As Python has become the go-to language for working with data, it is essential to know how to load data in Python. Based on your requirements, Python has several ways to load data. Using Python, you can load information from the SQL server, CSV, and binary files. To implement data loading in Python, you can either use built-in functions of different libraries or write your own custom function.
In this article we will learn how to load data into python. Let’s dive in.
Python Overview
Python is a versatile, high-level programming language known for its simplicity and readability. It supports multiple programming paradigms, including object-oriented, procedural, and functional programming. Widely used in web development, data analysis, artificial intelligence, and automation, Python offers an extensive library ecosystem for various applications. Its user-friendly syntax makes it ideal for beginners and professionals alike.
Real-Life Use Cases of Data Loading in Python
- Data Analysis: Import datasets for exploratory analysis, statistical computations, and insights generation.
- Machine Learning: Load training and testing data for building predictive models.
- ETL Processes: Extract, transform, and load data into data warehouses for business intelligence.
- Web Scraping: Parse and load data from websites into structured formats for further analysis.
- Log Analysis: Load server logs to monitor system performance and identify issues.
- Financial Reporting: Import transactional data for budgeting, forecasting, and reporting.
- IoT Analytics: Process real-time data from IoT devices for trend analysis and monitoring.
Loading Data in Python
Data science projects typically begin with loading data into Python, as it’s crucial for data cleaning, analysis, and model development. Knowing how to efficiently load data ensures smooth workflows and accurate results. By using appropriate libraries and functions, you can handle various data formats such as CSV, JSON, Excel, and SQL databases. A solid understanding of these methods is key to optimizing your data processing, ensuring that the data is ready for analysis or machine learning tasks without delays or errors.
Here are the top 10 ways on how to load data into Python.
Read_CSV Function
CSV (comma separated values) is a popular file format among data scientists to store data. As the name suggests, data in CSV files are separated by a comma. This simplifies the structure of the file, making it lightweight. When the data is stored in other popular formats like workbooks, it retains the underlying file structure. Although this makes it easy for humans to handle data, CSV files are computationally efficient.
- The read_csv() is often used to get the data into a pandas dataframe, which is a two-dimensional tabular data format. Usually, large data files are stored in CSV format as workbooks and MS Excel files do not support millions of rows.
- To read data using read_csv() function, you must import the pandas library using the following command:
import pandas as pd
- Here, the pandas library is imported as pd, which will be used for further reference.
- Now, read the data from a CSV file into a pandas’ dataframe using the following command:
data = pd.read_csv(‘filename.csv’)
- In the aforementioned code, the data stored in the filename.csv is stored in the variable data, which is a pandas’ dataframe.

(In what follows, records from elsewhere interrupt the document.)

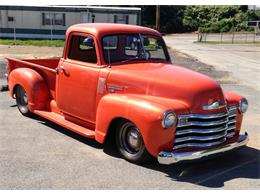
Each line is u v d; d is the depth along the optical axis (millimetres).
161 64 6070
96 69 5824
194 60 19875
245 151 5996
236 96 5695
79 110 6172
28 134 6445
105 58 5828
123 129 5336
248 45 34219
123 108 5102
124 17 32062
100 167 5152
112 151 5727
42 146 5887
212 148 5070
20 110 7621
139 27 6367
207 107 5031
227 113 5273
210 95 5086
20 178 4758
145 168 5172
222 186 4730
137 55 6117
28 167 5086
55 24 31891
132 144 5258
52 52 21188
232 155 5805
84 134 5820
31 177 4789
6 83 10773
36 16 31609
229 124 5484
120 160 5402
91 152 5680
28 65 7477
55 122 6500
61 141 6129
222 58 21578
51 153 5605
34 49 23016
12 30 31828
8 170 4977
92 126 6043
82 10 31562
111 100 5312
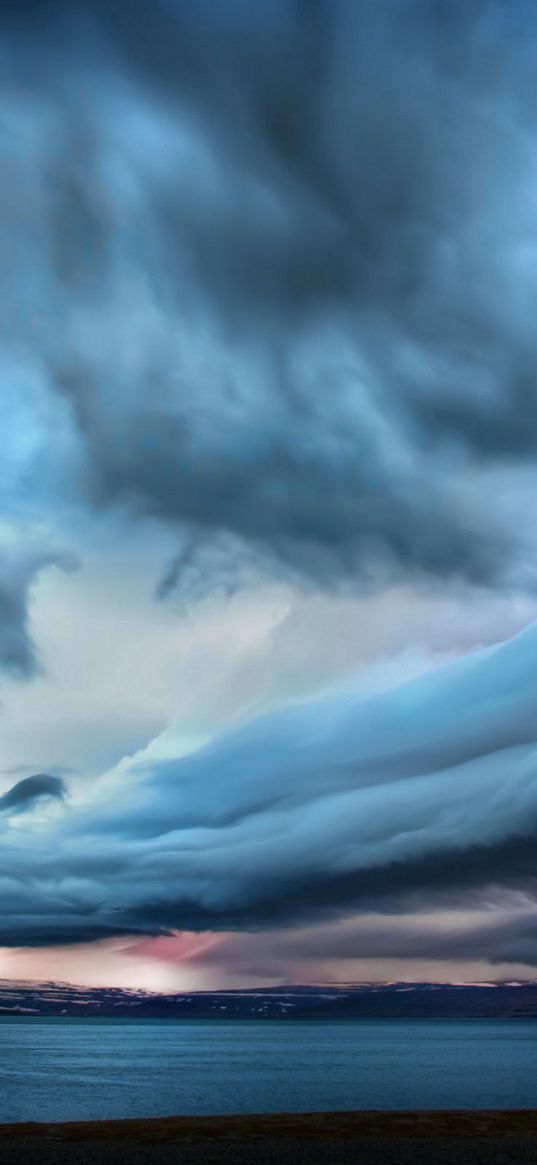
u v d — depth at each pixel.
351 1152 27.86
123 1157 26.62
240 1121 35.25
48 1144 29.41
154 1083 87.19
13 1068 115.25
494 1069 111.06
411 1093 72.31
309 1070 110.75
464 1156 27.17
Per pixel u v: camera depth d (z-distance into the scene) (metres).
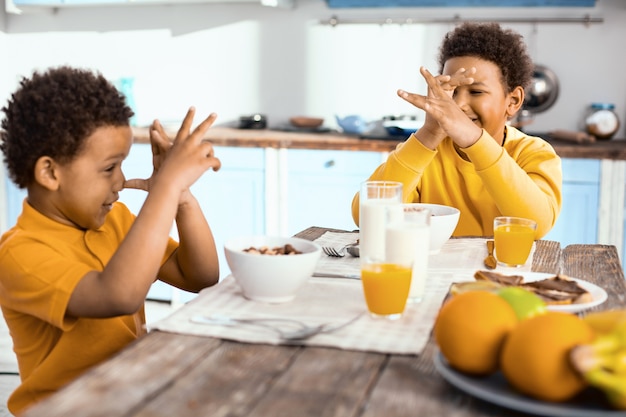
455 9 3.48
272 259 1.09
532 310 0.87
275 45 3.71
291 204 3.27
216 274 1.43
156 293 3.54
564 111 3.43
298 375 0.87
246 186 3.30
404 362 0.91
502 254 1.39
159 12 3.81
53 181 1.21
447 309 0.85
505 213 1.69
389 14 3.56
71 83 1.20
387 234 1.16
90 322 1.23
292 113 3.74
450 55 2.00
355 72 3.63
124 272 1.10
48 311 1.12
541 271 1.38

- It is a simple technique to load data into Python. But, you can further customize the import by using numerous parameters supported by read_csv().
Manual Function
In-built methods aside, you can also load data to Python by writing a custom function. However, implementing a manual function is more challenging than using existing functions. Nevertheless, it allows you to be more flexible as it can support a wide range of file formats like CSV, Excel, JSON, HTML, and more.
A manual function starts by reading a file (CSV file in this case) with the open() function. Next, you extract the first row of the file since it consists of column names. After collecting the names of columns, you will have to read the entire file line by line to extract the row values.

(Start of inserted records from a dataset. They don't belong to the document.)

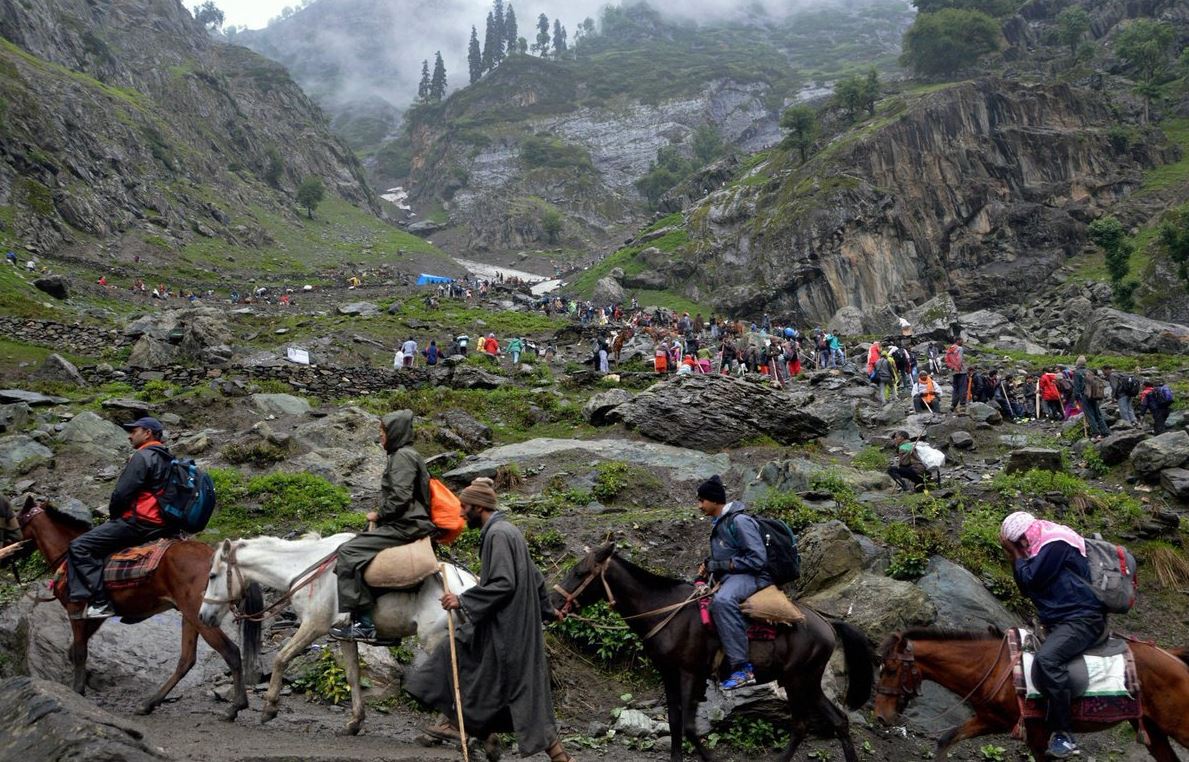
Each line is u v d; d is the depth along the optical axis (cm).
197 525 888
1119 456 1725
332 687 943
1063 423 2303
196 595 834
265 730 816
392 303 5438
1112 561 748
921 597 1116
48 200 8369
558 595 838
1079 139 10650
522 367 3359
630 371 3409
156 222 9994
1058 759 968
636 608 841
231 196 12519
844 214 9725
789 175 10744
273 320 4444
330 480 1683
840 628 842
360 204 17425
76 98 10788
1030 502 1519
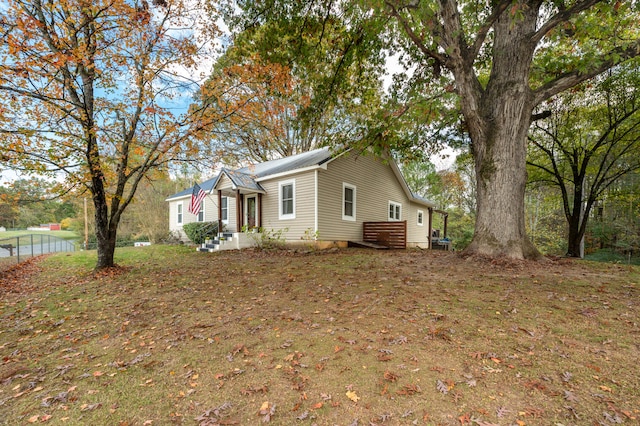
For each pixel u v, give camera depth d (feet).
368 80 31.96
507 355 9.30
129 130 27.50
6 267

Since values are separated by commas, you will have to split at every ‘,’ to identify the data points and store them as Python list items. Once both row values and column names are gathered in two different lists, you can focus on creating a pandas’ dataframe. You can use the Python list comprehension technique to generate a datafame.
with open(‘sample.csv', 'r') as f:
# Read the column names
column_names = f.readline().strip().split(',')

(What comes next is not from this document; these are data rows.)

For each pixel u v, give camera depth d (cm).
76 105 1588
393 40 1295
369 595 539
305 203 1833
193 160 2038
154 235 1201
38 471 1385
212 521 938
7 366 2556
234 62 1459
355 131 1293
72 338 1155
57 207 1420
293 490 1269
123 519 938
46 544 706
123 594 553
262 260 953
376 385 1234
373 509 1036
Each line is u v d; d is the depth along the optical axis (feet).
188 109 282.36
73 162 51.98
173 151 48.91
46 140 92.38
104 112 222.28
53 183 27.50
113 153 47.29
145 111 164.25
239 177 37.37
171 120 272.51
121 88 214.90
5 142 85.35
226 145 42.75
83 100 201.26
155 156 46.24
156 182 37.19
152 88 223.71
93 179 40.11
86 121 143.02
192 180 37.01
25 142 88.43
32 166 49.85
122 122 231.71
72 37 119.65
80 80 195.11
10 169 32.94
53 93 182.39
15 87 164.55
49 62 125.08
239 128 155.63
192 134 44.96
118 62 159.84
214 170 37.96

# Initialize a list to store the data
# It will hold row values
data = []
# Loop over the remaining lines in the file
for j in f:
j = j.strip()
values = j.split(',')
# Append the values to the data list
data.append(values)
# Create a dictionary with a list comprehension to hold the data
df = {column_names[i]: [row[i] for row in data] for i in range(len(column_names))}
# Create a dataframe from the dictionary
df = pd.DataFrame(df)
In the aforementioned code,
- strip(): Is used to remove leading or trailing spaces.
- split(): This is used to split the at a specified parameter. In this case, it was ‘,’ since CSV files store data separated by a comma.
- readline(): Is used for returning the first line.
Loadtxt Function
Loadtxt loads data from a simple text file into a NumPy array. NumPy is a Python library used for implementing mathematical operations on data. With loadtxt function, you can quickly load big data. But, you might struggle to load data that have different data types or missing rows.
You can use loadtxt function to load data in Python by importing the NumPy library as follows.
import numpy as np
Here, np is used to refer to the NumPy library.
The syntax for using loadtxt function is as follows:
data = np.loadtxt(filename)
For example,
data = np.loadtxt(‘sample.csv’, delimiter = ‘,’)
- sample.csv: It refers to the file you are trying to load.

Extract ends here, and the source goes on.